Como se trataba de un viaje de trabajo, aproveché al máximo el tiempo libre para sacar provecho de este exótico lugar. Comencé por Thamel, el distrito más turístico y animado de Katmandú. Es el que ofrece la mayor oferta de alojamiento para los visitantes, con restaurantes, bares y bazares para todos los gustos. Este vecindario bullicioso, llamativo y atiborrado de locales y extranjeros permite experimentar en vivo la energía y el brío incesante que despliega la ciudad.
Alfombras de vivos colores, objetos de cuero, piezas de cobre, instrumentos musicales autóctonos y máscaras de cualquier material.
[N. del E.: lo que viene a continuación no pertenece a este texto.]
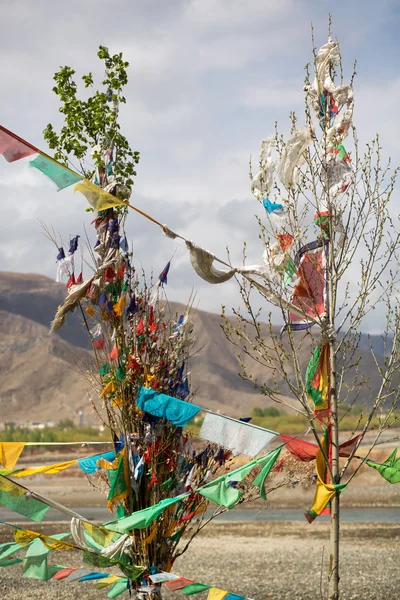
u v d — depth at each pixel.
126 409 6.02
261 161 6.04
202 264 5.70
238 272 5.86
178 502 6.07
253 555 13.71
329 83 6.02
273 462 5.33
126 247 6.09
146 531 5.94
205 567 12.56
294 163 5.95
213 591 5.37
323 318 5.98
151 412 5.65
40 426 85.69
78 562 12.55
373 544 14.70
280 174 5.95
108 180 6.23
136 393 5.96
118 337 6.03
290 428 48.28
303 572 12.02
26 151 5.19
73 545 5.46
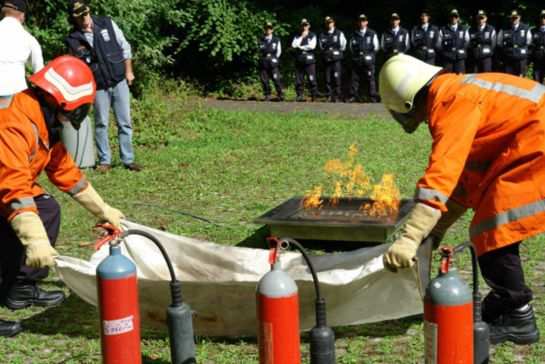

Los chales, bufandas o pashminas de cachemira de alta gama, uno de los productos más populares en Nepal, abundan en los negocios, con enorme diversidad de prendas. Pueden estar confeccionados de cachemira con el añadido de seda o algodón, o tener 100 por ciento pura lana en su hechura. Los artículos coloridos y suaves son ideales para regalos. Los precios varían según la calidad de los productos y regatear es una práctica habitual, casi indispensable.
El vendedor solicitará inicialmente un precio desorbitante y no queda más que reducir a la mitad la primera oferta para obtener un costo razonable.